#### WHAT TO PRODUCE:
Repeat the entries below exactly as they appear, with no pictures.
——
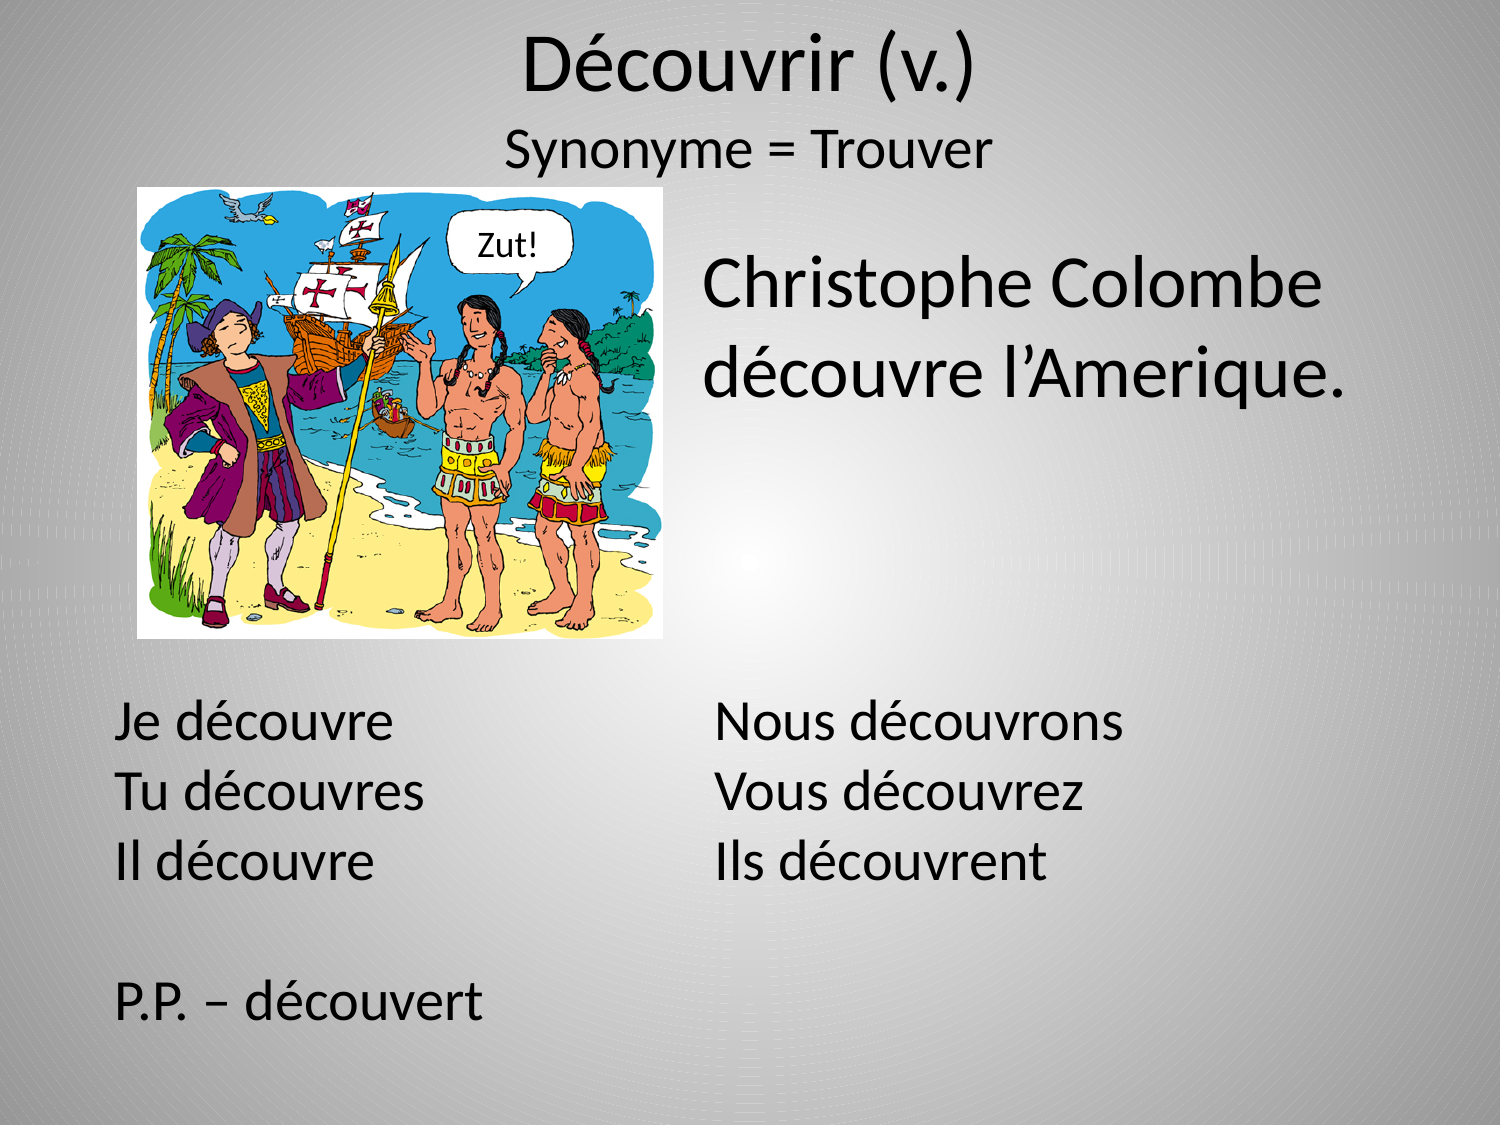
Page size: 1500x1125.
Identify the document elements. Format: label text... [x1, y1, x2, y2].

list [137, 187, 663, 639]
text_box Christophe Colombe découvre l’Amerique. [687, 224, 1450, 420]
title Découvrir (v.) Synonyme = Trouver [75, 0, 1425, 188]
text_box Je découvre Nous découvrons Tu découvres Vous découvrez Il découvre Ils découvrent P.P. – découvert [99, 675, 1438, 1040]
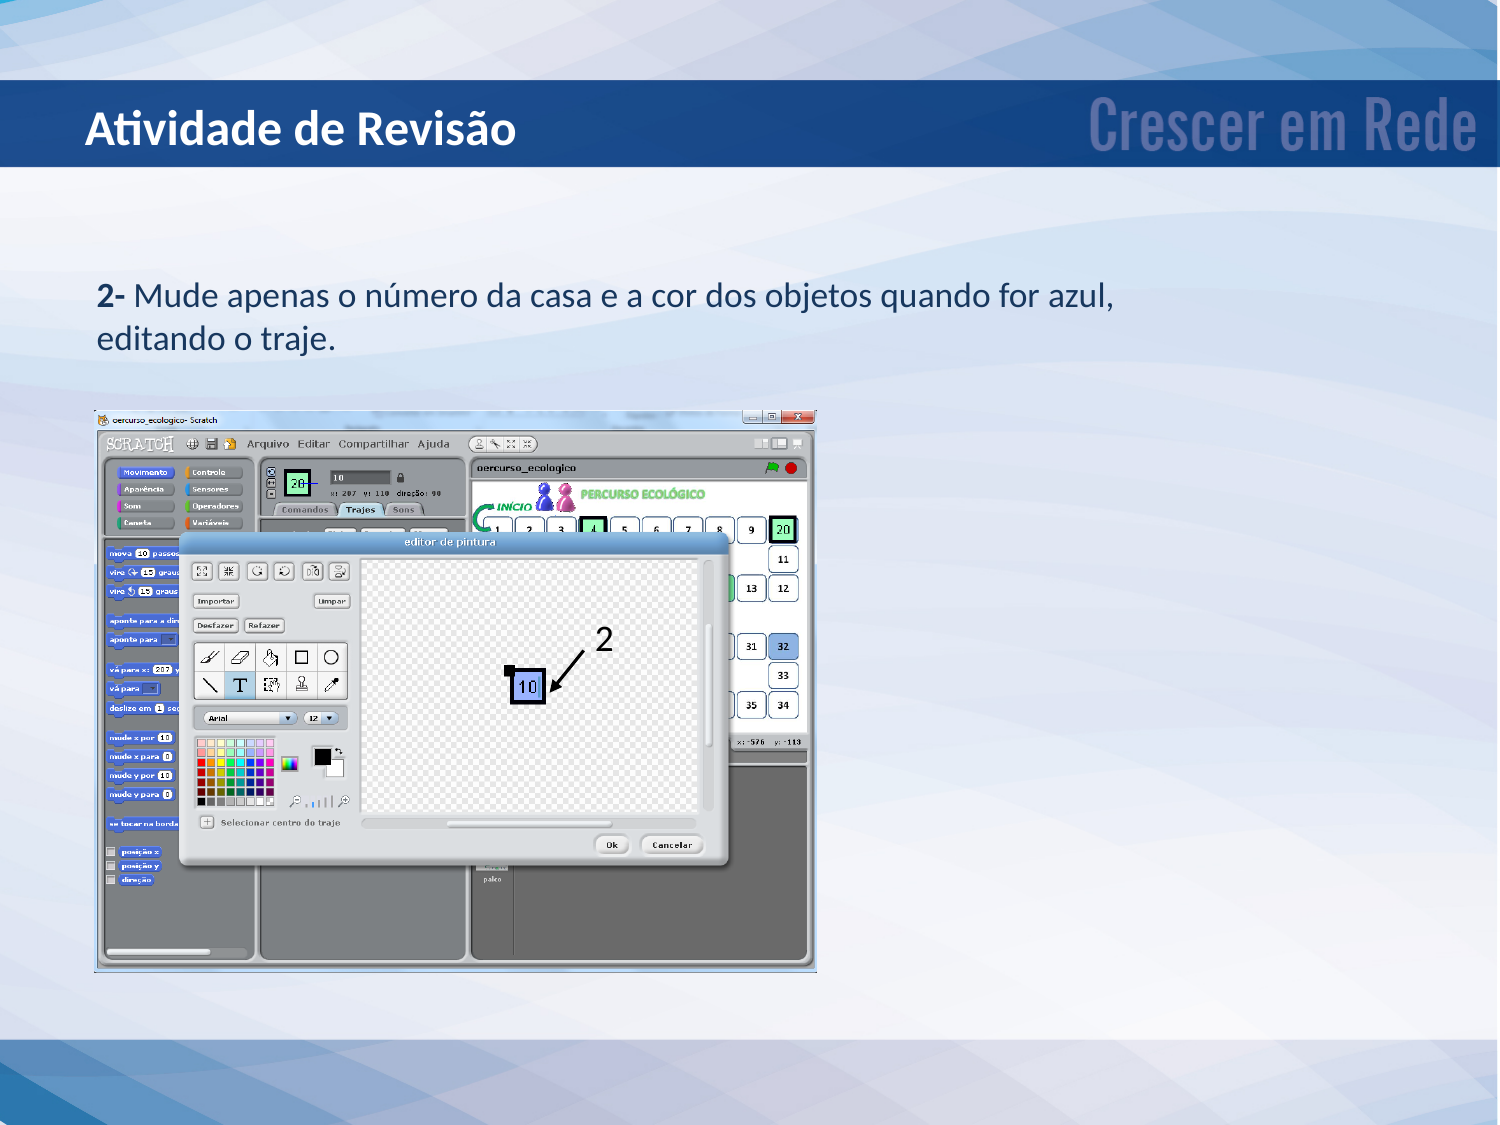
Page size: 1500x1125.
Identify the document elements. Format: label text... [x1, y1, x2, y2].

picture [0, 0, 1500, 1125]
text_box Atividade de Revisão [70, 88, 1430, 163]
text_box 2- Mude apenas o número da casa e a cor dos objetos quando for azul, editando o traje. [81, 222, 1149, 450]
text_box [93, 409, 817, 973]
——
#### RESPONSE AREA:
Page size: 1500x1125.
Identify the document elements. Format: label text... [x1, y1, x2, y2].

list [137, 187, 663, 639]
text_box Christophe Colombe découvre l’Amerique. [687, 224, 1450, 420]
title Découvrir (v.) Synonyme = Trouver [75, 0, 1425, 188]
text_box Je découvre Nous découvrons Tu découvres Vous découvrez Il découvre Ils découvrent P.P. – découvert [99, 675, 1438, 1040]
Page size: 1500x1125.
Identify the document elements. Format: label text... [x1, y1, x2, y2].

picture [0, 0, 1500, 1125]
text_box Atividade de Revisão [70, 88, 1430, 163]
text_box 2- Mude apenas o número da casa e a cor dos objetos quando for azul, editando o traje. [81, 222, 1149, 450]
text_box [93, 409, 817, 973]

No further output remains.